A l’époque médiévale, la ville se serre jusqu’à la rive droite de la Saône, laissant aux jardins et aux vignes les versants des collines. Cette étroite bande à l’ombre de Fourvière concentre les habitations et de nombreux édifices, dont la cathédrale Saint-Jean-Baptiste et une dizaine d’églises ou chapelles : Saint-Pierre-le-Vieux et Saint-Georges au sud ; Saint-Paul au nord vers le faubourg de Bourgneuf ; la chapelle de l’hôpital Notre-Dame-de-la-Saunerie en bord de Saône. Tout autour, parfois fortifiés, des bourgs sont établis sur des terres insubmersibles, en hauteur bien sûr (Saint-Just, Saint-Irénée), mais aussi entre rivière et fleuve (Saint-Vincent, Saint-Nizier, Ainay) et même de l’autre côté du Rhône (Saint-Louis). Partout les habitations se groupent autour de clos et de bâtiments religieux (cathédrale, abbayes, églises) ou des points d’approvisionnement en eau.

**À faire:**
• a. Répondez aux questions suivantes d'après le texte étudié.
(i) À l'époque médiévale, à quoi sont laissés les versants des collines ?
(ii) Quelle église se trouve au nord, vers le faubourg de Bourgneuf ?
(iii) Quel bourg est établi de l'autre côté du Rhône ?
• b. Recopiez le passage du texte étudié qui commence aux mots « A l’époque médiévale, la » et s'arrête après « d’approvisionnement en eau. ».

**Listing:**
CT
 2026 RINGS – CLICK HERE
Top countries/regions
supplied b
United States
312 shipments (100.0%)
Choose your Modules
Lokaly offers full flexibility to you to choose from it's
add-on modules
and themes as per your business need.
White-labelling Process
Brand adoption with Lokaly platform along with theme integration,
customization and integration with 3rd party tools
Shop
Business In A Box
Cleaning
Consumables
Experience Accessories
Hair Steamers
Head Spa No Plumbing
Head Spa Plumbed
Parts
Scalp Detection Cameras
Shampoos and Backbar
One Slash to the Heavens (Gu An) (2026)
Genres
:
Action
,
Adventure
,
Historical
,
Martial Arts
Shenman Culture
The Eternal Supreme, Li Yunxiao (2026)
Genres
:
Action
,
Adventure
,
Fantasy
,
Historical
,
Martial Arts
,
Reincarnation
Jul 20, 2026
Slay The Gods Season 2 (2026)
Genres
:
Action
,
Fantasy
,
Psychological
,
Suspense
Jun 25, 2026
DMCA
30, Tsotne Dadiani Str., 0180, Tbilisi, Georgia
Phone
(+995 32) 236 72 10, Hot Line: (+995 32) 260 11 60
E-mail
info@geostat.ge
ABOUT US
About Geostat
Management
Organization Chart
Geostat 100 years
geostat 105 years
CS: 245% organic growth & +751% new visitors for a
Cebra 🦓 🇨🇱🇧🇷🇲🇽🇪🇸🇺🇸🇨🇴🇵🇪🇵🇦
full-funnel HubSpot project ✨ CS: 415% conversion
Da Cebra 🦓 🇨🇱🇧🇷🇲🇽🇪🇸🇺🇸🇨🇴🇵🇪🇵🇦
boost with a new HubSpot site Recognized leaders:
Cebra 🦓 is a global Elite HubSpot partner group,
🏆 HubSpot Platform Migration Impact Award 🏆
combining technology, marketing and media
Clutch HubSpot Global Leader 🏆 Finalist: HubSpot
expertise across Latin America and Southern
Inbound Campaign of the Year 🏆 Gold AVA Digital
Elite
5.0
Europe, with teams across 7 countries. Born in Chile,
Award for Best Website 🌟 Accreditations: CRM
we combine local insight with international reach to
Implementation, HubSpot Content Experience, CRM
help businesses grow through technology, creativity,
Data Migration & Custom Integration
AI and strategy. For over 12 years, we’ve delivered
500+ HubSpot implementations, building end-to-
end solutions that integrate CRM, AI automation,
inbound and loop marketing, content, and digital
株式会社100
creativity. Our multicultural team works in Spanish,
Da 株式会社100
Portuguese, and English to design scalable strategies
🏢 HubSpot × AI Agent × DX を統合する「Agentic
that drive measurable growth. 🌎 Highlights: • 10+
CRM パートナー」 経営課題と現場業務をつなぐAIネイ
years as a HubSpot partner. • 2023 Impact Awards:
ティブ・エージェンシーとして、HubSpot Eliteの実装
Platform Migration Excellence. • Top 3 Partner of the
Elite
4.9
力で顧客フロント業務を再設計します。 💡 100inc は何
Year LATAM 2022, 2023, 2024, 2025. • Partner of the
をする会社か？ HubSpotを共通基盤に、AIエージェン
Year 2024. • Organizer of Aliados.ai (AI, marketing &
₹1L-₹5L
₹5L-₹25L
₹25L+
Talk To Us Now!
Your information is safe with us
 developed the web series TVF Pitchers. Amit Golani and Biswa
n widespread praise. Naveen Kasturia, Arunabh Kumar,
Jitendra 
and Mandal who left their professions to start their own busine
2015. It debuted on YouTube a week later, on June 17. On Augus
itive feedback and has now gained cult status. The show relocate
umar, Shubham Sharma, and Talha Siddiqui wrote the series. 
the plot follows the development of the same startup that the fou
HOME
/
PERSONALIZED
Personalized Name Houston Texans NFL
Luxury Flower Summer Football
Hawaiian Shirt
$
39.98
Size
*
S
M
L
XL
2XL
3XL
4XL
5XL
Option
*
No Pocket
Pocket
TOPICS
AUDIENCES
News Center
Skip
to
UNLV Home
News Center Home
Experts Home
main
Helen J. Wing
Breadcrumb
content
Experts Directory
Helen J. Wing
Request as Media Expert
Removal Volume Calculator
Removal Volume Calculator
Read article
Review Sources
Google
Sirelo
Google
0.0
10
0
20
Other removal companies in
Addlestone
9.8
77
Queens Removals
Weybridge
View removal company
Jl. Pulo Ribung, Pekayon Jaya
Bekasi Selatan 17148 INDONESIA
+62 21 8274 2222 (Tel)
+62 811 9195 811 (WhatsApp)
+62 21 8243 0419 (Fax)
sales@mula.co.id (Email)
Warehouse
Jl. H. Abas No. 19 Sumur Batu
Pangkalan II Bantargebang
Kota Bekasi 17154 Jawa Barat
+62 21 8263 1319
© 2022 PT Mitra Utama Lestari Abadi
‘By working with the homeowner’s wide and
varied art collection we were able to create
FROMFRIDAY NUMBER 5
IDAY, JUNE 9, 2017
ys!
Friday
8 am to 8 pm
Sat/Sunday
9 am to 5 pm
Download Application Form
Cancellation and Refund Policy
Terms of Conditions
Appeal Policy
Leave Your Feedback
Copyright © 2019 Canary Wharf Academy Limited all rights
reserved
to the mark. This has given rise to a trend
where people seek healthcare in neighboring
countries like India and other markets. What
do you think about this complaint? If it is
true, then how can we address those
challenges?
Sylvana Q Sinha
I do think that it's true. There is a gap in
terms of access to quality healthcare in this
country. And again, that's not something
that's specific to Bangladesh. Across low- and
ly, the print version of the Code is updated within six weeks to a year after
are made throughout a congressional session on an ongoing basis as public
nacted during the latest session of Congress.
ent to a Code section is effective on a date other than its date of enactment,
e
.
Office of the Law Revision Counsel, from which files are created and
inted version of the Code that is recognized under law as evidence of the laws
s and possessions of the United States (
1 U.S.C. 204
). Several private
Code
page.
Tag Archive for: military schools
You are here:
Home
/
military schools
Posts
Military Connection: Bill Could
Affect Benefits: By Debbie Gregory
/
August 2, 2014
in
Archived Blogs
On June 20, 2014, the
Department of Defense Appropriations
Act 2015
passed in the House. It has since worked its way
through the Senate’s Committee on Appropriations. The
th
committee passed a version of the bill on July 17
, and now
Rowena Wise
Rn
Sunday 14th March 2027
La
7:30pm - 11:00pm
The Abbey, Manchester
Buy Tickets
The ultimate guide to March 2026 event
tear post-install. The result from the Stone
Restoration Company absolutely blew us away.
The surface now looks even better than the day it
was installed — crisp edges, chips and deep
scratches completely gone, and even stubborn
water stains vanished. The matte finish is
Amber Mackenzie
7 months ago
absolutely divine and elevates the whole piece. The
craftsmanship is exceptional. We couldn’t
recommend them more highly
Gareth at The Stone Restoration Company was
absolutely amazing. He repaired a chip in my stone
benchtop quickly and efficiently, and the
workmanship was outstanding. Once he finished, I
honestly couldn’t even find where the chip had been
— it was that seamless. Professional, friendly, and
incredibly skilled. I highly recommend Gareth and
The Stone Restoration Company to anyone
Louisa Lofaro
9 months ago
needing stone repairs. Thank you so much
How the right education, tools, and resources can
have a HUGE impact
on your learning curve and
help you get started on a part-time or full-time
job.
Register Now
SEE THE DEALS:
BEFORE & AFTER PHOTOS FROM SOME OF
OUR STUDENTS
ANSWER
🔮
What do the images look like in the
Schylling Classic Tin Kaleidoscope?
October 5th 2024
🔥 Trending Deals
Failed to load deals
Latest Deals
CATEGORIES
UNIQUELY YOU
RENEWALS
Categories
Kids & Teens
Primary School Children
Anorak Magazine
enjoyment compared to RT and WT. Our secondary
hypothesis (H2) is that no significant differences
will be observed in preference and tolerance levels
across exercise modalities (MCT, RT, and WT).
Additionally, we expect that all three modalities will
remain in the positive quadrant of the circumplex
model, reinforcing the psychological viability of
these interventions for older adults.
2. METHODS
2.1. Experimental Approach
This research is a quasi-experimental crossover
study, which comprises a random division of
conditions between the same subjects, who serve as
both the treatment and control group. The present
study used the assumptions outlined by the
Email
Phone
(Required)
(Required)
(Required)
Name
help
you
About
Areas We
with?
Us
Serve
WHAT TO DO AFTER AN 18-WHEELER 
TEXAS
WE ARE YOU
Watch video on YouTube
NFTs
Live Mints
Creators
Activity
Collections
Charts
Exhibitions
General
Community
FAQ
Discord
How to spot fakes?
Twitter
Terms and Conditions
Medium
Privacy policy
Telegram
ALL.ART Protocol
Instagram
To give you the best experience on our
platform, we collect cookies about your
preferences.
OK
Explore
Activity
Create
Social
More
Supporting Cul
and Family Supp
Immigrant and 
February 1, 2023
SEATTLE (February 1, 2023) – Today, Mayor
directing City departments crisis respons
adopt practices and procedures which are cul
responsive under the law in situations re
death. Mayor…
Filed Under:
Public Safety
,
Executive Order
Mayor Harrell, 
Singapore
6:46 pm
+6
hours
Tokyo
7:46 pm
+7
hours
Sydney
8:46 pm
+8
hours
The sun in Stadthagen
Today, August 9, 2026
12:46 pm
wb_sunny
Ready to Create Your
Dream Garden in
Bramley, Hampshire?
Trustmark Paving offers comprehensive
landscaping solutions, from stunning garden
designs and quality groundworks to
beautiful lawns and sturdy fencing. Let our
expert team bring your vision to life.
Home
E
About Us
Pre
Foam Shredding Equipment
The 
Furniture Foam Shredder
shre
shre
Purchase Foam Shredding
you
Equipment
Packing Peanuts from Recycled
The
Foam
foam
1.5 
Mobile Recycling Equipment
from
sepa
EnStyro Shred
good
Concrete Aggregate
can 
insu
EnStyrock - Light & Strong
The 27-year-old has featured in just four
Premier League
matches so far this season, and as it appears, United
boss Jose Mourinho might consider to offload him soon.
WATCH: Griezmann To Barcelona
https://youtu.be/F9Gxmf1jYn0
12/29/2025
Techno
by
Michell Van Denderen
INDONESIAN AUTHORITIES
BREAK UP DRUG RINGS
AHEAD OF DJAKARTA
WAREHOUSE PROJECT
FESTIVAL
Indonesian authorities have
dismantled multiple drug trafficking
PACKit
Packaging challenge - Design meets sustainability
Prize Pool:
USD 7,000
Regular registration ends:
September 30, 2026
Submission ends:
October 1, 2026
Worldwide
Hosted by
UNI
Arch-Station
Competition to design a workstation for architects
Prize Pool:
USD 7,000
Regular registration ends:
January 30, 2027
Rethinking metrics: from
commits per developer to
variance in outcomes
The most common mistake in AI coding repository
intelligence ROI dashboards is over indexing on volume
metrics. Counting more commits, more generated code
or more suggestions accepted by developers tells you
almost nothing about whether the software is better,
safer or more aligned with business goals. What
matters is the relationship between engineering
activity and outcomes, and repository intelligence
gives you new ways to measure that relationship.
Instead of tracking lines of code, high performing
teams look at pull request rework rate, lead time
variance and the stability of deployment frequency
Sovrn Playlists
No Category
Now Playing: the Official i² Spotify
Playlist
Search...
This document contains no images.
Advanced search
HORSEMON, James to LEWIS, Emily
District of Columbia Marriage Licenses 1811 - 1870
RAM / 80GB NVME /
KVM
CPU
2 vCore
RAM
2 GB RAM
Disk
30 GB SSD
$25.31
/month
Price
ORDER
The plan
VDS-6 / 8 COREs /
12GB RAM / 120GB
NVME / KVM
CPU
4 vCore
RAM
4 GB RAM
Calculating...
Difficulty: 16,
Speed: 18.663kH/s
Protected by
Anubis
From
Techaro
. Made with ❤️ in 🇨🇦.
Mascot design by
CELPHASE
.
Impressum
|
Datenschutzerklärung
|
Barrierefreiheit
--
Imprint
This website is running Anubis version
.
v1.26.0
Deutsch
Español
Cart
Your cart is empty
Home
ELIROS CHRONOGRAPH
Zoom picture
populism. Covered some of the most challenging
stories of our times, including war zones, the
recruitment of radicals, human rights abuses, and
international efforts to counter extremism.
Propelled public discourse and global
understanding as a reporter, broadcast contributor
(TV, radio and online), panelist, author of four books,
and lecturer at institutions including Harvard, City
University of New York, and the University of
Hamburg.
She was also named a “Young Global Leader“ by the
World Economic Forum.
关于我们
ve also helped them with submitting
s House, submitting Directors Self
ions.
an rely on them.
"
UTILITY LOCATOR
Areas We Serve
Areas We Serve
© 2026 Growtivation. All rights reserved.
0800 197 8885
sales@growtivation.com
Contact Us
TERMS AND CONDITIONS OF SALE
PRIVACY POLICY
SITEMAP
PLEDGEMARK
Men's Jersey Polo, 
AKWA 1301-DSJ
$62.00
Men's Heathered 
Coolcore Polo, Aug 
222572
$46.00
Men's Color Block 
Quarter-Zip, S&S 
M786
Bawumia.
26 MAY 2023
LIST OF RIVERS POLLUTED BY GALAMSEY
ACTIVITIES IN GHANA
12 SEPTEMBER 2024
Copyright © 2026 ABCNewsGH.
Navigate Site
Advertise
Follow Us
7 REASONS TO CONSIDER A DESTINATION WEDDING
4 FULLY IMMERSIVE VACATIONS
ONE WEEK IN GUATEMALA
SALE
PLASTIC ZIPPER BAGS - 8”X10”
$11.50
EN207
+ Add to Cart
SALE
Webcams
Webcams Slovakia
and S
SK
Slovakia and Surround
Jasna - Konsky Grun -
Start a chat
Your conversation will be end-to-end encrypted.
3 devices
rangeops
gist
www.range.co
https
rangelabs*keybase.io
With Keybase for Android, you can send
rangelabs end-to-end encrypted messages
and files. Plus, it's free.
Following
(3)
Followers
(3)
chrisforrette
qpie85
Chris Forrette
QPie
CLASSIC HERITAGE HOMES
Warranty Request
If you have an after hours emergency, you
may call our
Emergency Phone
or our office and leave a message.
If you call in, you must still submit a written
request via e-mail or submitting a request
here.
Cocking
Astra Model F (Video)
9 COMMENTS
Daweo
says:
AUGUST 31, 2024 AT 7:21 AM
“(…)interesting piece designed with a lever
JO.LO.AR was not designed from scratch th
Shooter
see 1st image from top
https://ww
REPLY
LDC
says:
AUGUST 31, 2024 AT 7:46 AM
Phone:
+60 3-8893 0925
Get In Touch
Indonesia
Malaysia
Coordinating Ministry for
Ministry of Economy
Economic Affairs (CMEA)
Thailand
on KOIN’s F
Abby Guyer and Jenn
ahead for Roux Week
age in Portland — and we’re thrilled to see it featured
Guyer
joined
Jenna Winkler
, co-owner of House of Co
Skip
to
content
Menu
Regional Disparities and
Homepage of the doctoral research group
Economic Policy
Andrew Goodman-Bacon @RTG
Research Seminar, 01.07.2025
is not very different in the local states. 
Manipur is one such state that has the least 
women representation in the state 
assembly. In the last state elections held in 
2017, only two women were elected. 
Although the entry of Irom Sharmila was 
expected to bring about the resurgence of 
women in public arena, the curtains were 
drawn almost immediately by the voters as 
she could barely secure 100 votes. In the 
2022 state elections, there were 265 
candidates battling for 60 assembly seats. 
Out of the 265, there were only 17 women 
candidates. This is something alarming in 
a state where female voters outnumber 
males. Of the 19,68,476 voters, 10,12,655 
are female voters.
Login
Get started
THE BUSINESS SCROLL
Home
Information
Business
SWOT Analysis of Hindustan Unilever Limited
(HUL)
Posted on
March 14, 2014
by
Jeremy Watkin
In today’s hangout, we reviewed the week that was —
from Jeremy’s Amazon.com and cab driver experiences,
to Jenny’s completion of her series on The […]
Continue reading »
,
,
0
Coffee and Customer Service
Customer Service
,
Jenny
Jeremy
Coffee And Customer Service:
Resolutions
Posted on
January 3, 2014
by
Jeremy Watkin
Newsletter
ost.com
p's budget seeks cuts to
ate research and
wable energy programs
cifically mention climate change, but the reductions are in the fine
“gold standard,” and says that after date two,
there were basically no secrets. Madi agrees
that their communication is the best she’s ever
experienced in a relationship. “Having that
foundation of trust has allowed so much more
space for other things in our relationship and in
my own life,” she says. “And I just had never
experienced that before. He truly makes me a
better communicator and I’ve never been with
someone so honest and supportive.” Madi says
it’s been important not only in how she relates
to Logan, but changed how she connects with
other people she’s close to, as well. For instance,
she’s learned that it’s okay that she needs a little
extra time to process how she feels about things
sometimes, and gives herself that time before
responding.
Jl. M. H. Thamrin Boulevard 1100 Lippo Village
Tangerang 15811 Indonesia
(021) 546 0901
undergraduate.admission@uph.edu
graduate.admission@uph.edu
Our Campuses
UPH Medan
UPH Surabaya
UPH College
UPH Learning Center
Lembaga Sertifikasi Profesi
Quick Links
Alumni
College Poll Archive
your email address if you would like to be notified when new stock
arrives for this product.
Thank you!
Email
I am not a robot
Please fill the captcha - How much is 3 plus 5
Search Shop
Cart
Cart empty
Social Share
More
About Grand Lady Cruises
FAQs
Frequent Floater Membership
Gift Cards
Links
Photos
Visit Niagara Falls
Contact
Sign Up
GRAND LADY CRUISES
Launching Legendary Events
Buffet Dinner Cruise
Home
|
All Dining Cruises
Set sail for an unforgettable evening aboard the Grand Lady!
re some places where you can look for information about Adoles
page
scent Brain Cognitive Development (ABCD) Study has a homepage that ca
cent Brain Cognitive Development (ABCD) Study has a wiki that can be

**Vos réponses écrites:**
• a.
(i) Aux jardins et aux vignes.
(ii) Saint-Paul.
(iii) Saint-Louis.

• b.
A l’époque médiévale, la ville se serre jusqu’à la rive droite de la Saône, laissant aux jardins et aux vignes les versants des collines. Cette étroite bande à l’ombre de Fourvière concentre les habitations et de nombreux édifices, dont la cathédrale Saint-Jean-Baptiste et une dizaine d’églises ou chapelles : Saint-Pierre-le-Vieux et Saint-Georges au sud ; Saint-Paul au nord vers le faubourg de Bourgneuf ; la chapelle de l’hôpital Notre-Dame-de-la-Saunerie en bord de Saône. Tout autour, parfois fortifiés, des bourgs sont établis sur des terres insubmersibles, en hauteur bien sûr (Saint-Just, Saint-Irénée), mais aussi entre rivière et fleuve (Saint-Vincent, Saint-Nizier, Ainay) et même de l’autre côté du Rhône (Saint-Louis). Partout les habitations se groupent autour de clos et de bâtiments religieux (cathédrale, abbayes, églises) ou des points d’approvisionnement en eau.